§ **Assignment**
Copy out each entry precisely; no image belongs in the result.

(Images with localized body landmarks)
Content starts
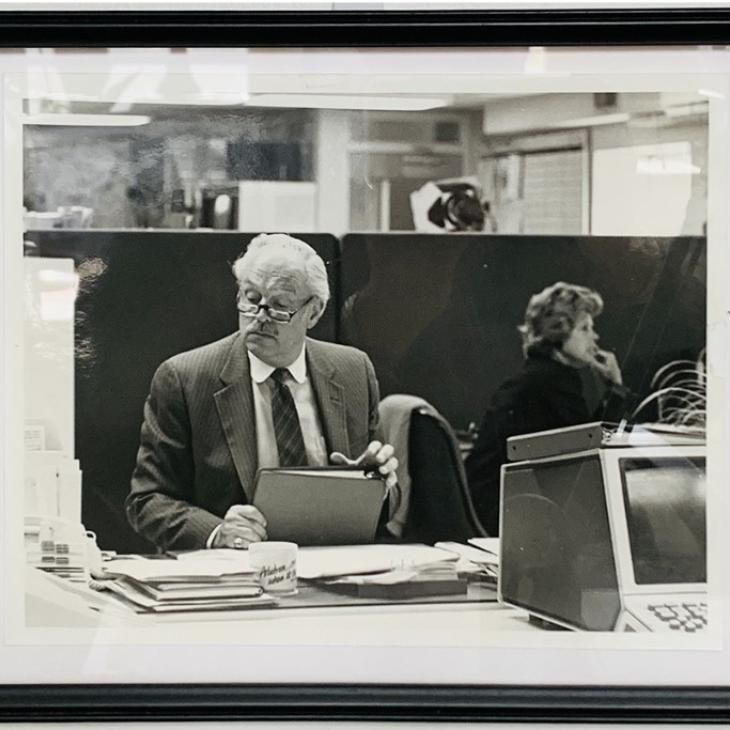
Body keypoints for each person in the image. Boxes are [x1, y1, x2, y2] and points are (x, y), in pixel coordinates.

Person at [126, 233, 398, 552]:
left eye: (280, 307)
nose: (260, 318)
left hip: (332, 565)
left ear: (314, 312)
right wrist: (216, 532)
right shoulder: (185, 379)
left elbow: (386, 509)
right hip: (233, 574)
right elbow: (147, 501)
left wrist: (378, 485)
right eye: (251, 299)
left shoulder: (353, 371)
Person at [465, 281, 632, 535]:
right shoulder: (552, 382)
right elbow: (588, 460)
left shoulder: (541, 375)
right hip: (504, 519)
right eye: (585, 328)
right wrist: (616, 388)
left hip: (494, 509)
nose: (595, 337)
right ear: (559, 331)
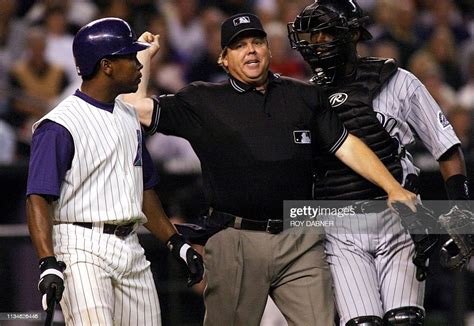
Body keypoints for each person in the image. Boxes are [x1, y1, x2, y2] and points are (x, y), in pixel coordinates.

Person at [125, 13, 417, 326]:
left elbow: (346, 146)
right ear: (223, 59)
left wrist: (393, 188)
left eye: (256, 42)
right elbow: (133, 108)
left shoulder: (303, 95)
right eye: (239, 46)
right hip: (235, 238)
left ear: (269, 50)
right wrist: (143, 58)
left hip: (300, 237)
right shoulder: (203, 100)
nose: (250, 50)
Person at [287, 1, 469, 325]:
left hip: (400, 215)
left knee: (404, 320)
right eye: (312, 36)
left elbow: (446, 148)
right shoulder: (303, 97)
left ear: (353, 32)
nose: (317, 43)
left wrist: (463, 215)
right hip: (340, 222)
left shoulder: (397, 80)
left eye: (326, 33)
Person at [26, 18, 204, 325]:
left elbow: (143, 190)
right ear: (106, 65)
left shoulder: (127, 115)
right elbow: (38, 197)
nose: (139, 64)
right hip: (81, 247)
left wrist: (176, 242)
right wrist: (47, 261)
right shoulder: (60, 124)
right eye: (131, 57)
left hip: (130, 246)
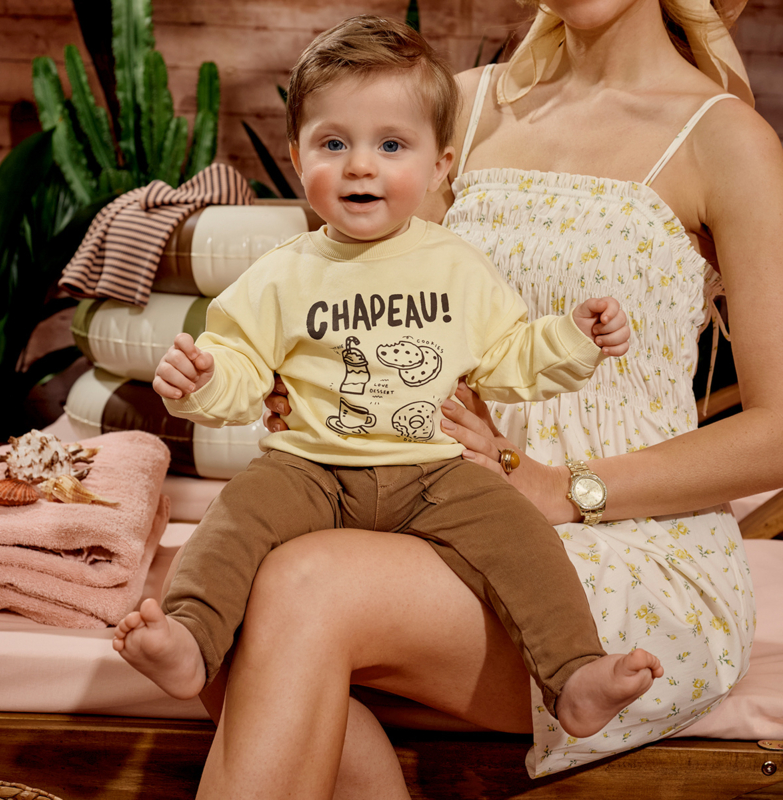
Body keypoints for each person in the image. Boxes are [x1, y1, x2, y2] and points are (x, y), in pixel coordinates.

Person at [209, 0, 782, 796]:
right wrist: (304, 380)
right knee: (212, 603)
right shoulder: (461, 104)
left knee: (304, 585)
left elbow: (776, 431)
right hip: (435, 502)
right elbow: (375, 294)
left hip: (628, 550)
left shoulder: (724, 139)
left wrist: (563, 487)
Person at [112, 15, 661, 742]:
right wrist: (203, 379)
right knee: (233, 519)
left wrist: (575, 338)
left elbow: (507, 356)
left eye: (391, 145)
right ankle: (190, 638)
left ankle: (574, 671)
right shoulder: (281, 274)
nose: (360, 167)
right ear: (297, 156)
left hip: (434, 471)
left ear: (440, 167)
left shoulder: (457, 265)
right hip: (311, 468)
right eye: (333, 144)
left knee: (523, 536)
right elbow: (242, 368)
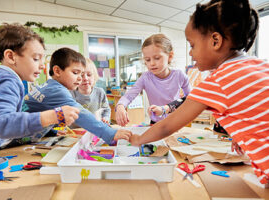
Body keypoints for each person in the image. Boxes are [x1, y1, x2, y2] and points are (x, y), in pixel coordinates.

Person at [130, 0, 269, 184]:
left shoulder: (218, 80)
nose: (190, 54)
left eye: (192, 45)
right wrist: (244, 134)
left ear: (216, 41)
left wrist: (138, 139)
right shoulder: (261, 65)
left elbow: (167, 126)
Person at [0, 24, 79, 172]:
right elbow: (2, 124)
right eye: (35, 59)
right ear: (10, 56)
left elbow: (9, 124)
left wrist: (50, 130)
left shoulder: (2, 78)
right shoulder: (7, 81)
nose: (42, 66)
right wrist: (55, 115)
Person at [24, 48, 132, 144]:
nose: (80, 78)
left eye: (82, 74)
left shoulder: (49, 86)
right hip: (15, 137)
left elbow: (41, 111)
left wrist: (51, 131)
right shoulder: (57, 91)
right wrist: (110, 134)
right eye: (76, 73)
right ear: (57, 71)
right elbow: (80, 114)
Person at [115, 34, 191, 126]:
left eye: (157, 58)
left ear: (170, 56)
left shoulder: (179, 75)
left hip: (176, 122)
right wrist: (120, 106)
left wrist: (167, 109)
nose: (152, 63)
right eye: (147, 60)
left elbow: (191, 98)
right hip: (156, 123)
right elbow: (128, 96)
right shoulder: (145, 78)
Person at [70, 58, 111, 127]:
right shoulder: (70, 94)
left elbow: (106, 109)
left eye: (89, 75)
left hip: (95, 129)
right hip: (76, 131)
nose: (85, 78)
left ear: (94, 76)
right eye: (81, 75)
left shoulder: (100, 92)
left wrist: (105, 118)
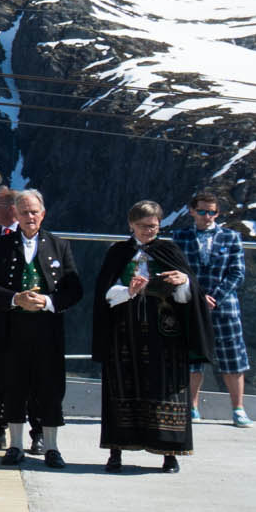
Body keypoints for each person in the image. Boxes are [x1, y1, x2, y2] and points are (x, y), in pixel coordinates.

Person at [0, 189, 83, 467]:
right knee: (13, 384)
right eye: (23, 212)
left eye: (34, 212)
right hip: (12, 327)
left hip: (48, 328)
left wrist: (48, 301)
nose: (29, 217)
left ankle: (51, 447)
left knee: (49, 386)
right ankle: (14, 446)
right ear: (16, 214)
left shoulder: (59, 245)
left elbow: (74, 289)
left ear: (43, 213)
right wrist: (15, 299)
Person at [94, 202, 195, 474]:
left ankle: (169, 452)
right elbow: (104, 293)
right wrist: (128, 291)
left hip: (165, 331)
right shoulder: (118, 252)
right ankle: (116, 452)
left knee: (165, 387)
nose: (149, 231)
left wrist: (183, 281)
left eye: (154, 226)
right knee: (123, 385)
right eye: (143, 226)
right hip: (125, 329)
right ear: (131, 226)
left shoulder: (170, 251)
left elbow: (188, 295)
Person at [181, 190, 253, 427]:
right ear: (192, 211)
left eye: (211, 212)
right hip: (191, 304)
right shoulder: (181, 237)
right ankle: (191, 407)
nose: (207, 216)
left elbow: (237, 272)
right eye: (202, 211)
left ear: (217, 213)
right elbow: (177, 270)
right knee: (192, 358)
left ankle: (238, 409)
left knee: (233, 357)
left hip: (225, 307)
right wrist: (198, 296)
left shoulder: (231, 238)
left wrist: (215, 296)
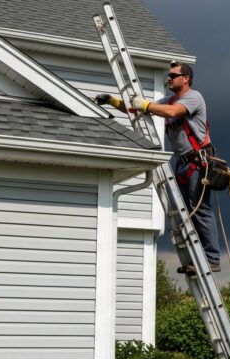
Content ends
§ **Response area**
Body keypoints for each person in the image. Boxes are [x1, y1, x2, y2] and points are (x, y), in pixel coordinates.

Person at [126, 233, 398, 552]:
left eye: (280, 307)
nose: (260, 318)
left hip: (332, 565)
left ear: (314, 312)
right wrist: (216, 532)
right shoulder: (185, 379)
left elbow: (386, 509)
right hip: (233, 574)
right elbow: (147, 501)
left wrist: (378, 485)
right eye: (251, 299)
left shoulder: (353, 371)
Person at [465, 281, 632, 535]:
right shoulder: (552, 382)
right elbow: (588, 460)
left shoulder: (541, 375)
right hip: (504, 519)
right eye: (585, 328)
right wrist: (616, 388)
left hip: (494, 509)
nose: (595, 337)
right ear: (559, 331)
Body keypoints for each person in the image. Boxes are [x1, y1, x2, y2] and points are (x, y), in pixel coordinates.

Person at [125, 13, 417, 326]:
left elbow: (346, 146)
right ear: (223, 59)
left wrist: (393, 188)
left eye: (256, 42)
right elbow: (133, 108)
left shoulder: (303, 95)
right eye: (239, 46)
right hip: (235, 238)
left ear: (269, 50)
right wrist: (143, 58)
left hip: (300, 237)
right shoulder: (203, 100)
nose: (250, 50)
Person at [287, 1, 469, 325]:
left hip: (400, 215)
left knee: (404, 320)
right eye: (312, 36)
left elbow: (446, 148)
right shoulder: (303, 97)
left ear: (353, 32)
nose: (317, 43)
left wrist: (463, 215)
right hip: (340, 222)
left shoulder: (397, 80)
left eye: (326, 33)
Person at [26, 18, 204, 325]:
left elbow: (143, 190)
right ear: (106, 65)
left shoulder: (127, 115)
right elbow: (38, 197)
nose: (139, 64)
right hip: (81, 247)
left wrist: (176, 242)
right wrist: (47, 261)
right shoulder: (60, 124)
right eye: (131, 57)
left hip: (130, 246)
Body keypoints for each person in the image. Boxes are [x1, y1, x2, y2] and points are (x, y), in pixel coordinates.

Person at [209, 0, 782, 796]:
right wrist: (304, 380)
right knee: (212, 603)
right shoulder: (461, 104)
left knee: (304, 585)
left elbow: (776, 431)
right hip: (435, 502)
right elbow: (375, 294)
left hip: (628, 550)
left shoulder: (724, 139)
left wrist: (563, 487)
Person at [112, 15, 661, 742]:
right wrist: (203, 379)
right knee: (233, 519)
left wrist: (575, 338)
left elbow: (507, 356)
left eye: (391, 145)
right ankle: (190, 638)
left ankle: (574, 671)
right shoulder: (281, 274)
nose: (360, 167)
right ear: (297, 156)
left hip: (434, 471)
left ear: (440, 167)
left shoulder: (457, 265)
right hip: (311, 468)
right eye: (333, 144)
left knee: (523, 536)
right elbow: (242, 368)
Body keypoints for each person in the image. Boxes are [x1, y1, x2, y2] and points are (x, y), in pixel coordinates.

Person at [130, 0, 269, 184]:
left shoulder: (218, 80)
nose: (190, 54)
left eye: (192, 45)
right wrist: (244, 134)
left ear: (216, 41)
left wrist: (138, 139)
right shoulder: (261, 65)
left elbow: (167, 126)
Person at [0, 24, 79, 172]:
right elbow: (2, 124)
right eye: (35, 59)
right ear: (10, 56)
left elbow: (9, 124)
left wrist: (50, 130)
left shoulder: (2, 78)
right shoulder: (7, 81)
nose: (42, 66)
right wrist: (55, 115)
Person at [24, 48, 132, 144]:
nose: (80, 78)
left eye: (82, 74)
left shoulder: (49, 86)
right hip: (15, 137)
left elbow: (41, 111)
left wrist: (51, 131)
right shoulder: (57, 91)
right wrist: (110, 134)
right eye: (76, 73)
right ear: (57, 71)
right elbow: (80, 114)
Person at [115, 34, 191, 126]:
left eye: (157, 58)
left ear: (170, 56)
left shoulder: (179, 75)
left hip: (176, 122)
right wrist: (120, 106)
left wrist: (167, 109)
nose: (152, 63)
right eye: (147, 60)
left elbow: (191, 98)
right hip: (156, 123)
right elbow: (128, 96)
right shoulder: (145, 78)
Person at [70, 58, 111, 127]:
right shoulder: (70, 94)
left elbow: (106, 109)
left eye: (89, 75)
left hip: (95, 129)
right hip: (76, 131)
nose: (85, 78)
left ear: (94, 76)
right eye: (81, 75)
left shoulder: (100, 92)
left wrist: (105, 118)
Body keypoints for each person in the image. Boxes are [x1, y1, x2, y2] and points are (x, y), in pixel coordinates.

Person at [0, 189, 83, 467]:
right knee: (13, 384)
right eye: (23, 212)
left eye: (34, 212)
right hip: (12, 327)
left hip: (48, 328)
left wrist: (48, 301)
nose: (29, 217)
left ankle: (51, 447)
left knee: (49, 386)
right ankle: (14, 446)
right ear: (16, 214)
left shoulder: (59, 245)
left elbow: (74, 289)
left ear: (43, 213)
right wrist: (15, 299)
Person at [94, 202, 195, 474]:
left ankle: (169, 452)
right elbow: (104, 293)
right wrist: (128, 291)
left hip: (165, 331)
right shoulder: (118, 252)
right ankle: (116, 452)
left knee: (165, 387)
nose: (149, 231)
left wrist: (183, 281)
left eye: (154, 226)
right knee: (123, 385)
right eye: (143, 226)
right hip: (125, 329)
right ear: (131, 226)
left shoulder: (170, 251)
left elbow: (188, 295)
Person at [181, 190, 253, 427]:
right ear: (192, 211)
left eye: (211, 212)
right hip: (191, 304)
right shoulder: (181, 237)
right ankle: (191, 407)
nose: (207, 216)
left elbow: (237, 272)
right eye: (202, 211)
left ear: (217, 213)
right elbow: (177, 270)
right knee: (192, 358)
left ankle: (238, 409)
left knee: (233, 357)
left hip: (225, 307)
right wrist: (198, 296)
left shoulder: (231, 238)
left wrist: (215, 296)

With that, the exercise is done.